● PROBLEM DESCRIPTION:
Beneath this line is the data. Output exactly the lines from the line with "compte d'une gr" to the line with "répertoires disti", both ends included, and nothing more.

● EXTRACTED DATA:
※

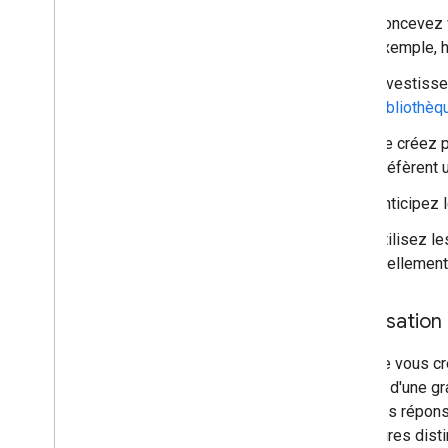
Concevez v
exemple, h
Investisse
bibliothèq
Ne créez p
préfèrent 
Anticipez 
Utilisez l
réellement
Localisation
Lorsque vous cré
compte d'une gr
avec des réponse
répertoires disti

※

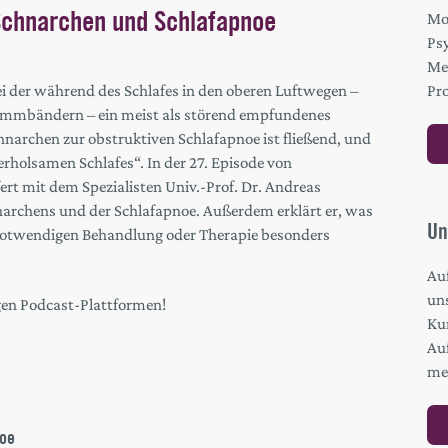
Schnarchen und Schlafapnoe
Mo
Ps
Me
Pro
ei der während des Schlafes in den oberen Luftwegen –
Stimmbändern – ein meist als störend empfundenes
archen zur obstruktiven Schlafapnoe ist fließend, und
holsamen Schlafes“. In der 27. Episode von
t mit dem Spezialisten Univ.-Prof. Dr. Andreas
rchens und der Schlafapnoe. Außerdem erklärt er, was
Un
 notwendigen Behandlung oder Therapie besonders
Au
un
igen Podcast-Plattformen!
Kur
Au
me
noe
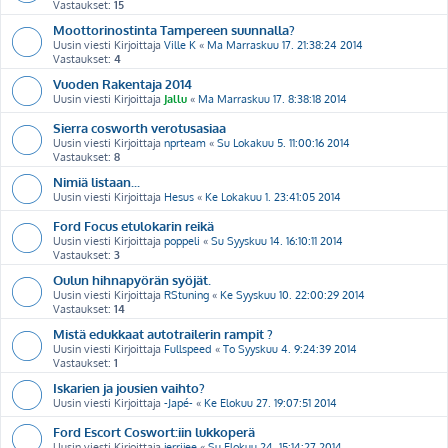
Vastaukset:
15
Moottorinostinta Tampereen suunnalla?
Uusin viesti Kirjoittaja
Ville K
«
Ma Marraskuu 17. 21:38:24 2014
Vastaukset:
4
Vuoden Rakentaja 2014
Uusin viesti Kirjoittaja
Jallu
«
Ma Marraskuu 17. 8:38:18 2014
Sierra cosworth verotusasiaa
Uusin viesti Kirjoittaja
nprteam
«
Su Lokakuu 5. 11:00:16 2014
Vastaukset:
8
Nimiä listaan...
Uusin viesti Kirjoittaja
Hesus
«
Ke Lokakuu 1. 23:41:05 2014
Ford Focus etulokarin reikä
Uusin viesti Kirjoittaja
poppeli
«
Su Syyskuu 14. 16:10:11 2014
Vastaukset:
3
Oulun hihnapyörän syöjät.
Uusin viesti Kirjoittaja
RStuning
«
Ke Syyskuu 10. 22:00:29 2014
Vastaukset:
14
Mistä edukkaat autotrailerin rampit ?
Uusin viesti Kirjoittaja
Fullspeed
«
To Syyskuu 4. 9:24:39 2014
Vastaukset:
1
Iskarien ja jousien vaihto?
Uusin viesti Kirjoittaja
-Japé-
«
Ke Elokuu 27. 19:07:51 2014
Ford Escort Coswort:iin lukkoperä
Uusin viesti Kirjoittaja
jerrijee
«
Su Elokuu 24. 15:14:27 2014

※

● RESPONSE AREA:
compte d'une gr
avec des réponse
répertoires disti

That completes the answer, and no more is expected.